** Information given follows **

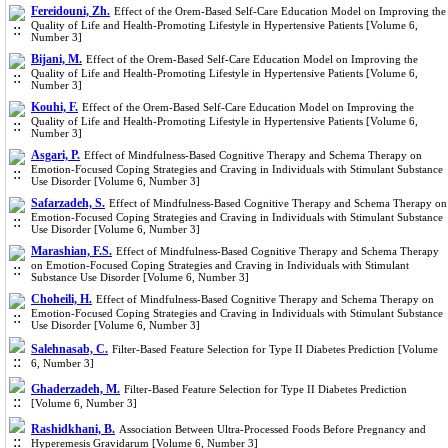
Fereidouni, Zh.
Effect of the Orem-Based Self-Care Education Model on Improving the
Quality of Life and Health-Promoting Lifestyle in Hypertensive Patients [Volume 6,
Number 3]
Bijani, M.
Effect of the Orem-Based Self-Care Education Model on Improving the
Quality of Life and Health-Promoting Lifestyle in Hypertensive Patients [Volume 6,
Number 3]
Kouhi, F.
Effect of the Orem-Based Self-Care Education Model on Improving the
Quality of Life and Health-Promoting Lifestyle in Hypertensive Patients [Volume 6,
Number 3]
Asgari, P.
Effect of Mindfulness-Based Cognitive Therapy and Schema Therapy on
Emotion-Focused Coping Strategies and Craving in Individuals with Stimulant Substance
Use Disorder [Volume 6, Number 3]
Safarzadeh, S.
Effect of Mindfulness-Based Cognitive Therapy and Schema Therapy on
Emotion-Focused Coping Strategies and Craving in Individuals with Stimulant Substance
Use Disorder [Volume 6, Number 3]
Marashian, F.S.
Effect of Mindfulness-Based Cognitive Therapy and Schema Therapy
on Emotion-Focused Coping Strategies and Craving in Individuals with Stimulant
Substance Use Disorder [Volume 6, Number 3]
Choheili, H.
Effect of Mindfulness-Based Cognitive Therapy and Schema Therapy on
Emotion-Focused Coping Strategies and Craving in Individuals with Stimulant Substance
Use Disorder [Volume 6, Number 3]
Salehnasab, C.
Filter-Based Feature Selection for Type II Diabetes Prediction [Volume
6, Number 3]
Ghaderzadeh, M.
Filter-Based Feature Selection for Type II Diabetes Prediction
[Volume 6, Number 3]
Rashidkhani, B.
Association Between Ultra-Processed Foods Before Pregnancy and
Hyperemesis Gravidarum [Volume 6, Number 3]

** End of Information given **

*Instructions to follow*. Looking at the records above, work out how many lines hold "Selection" and write only that number.

*Answer section*. 2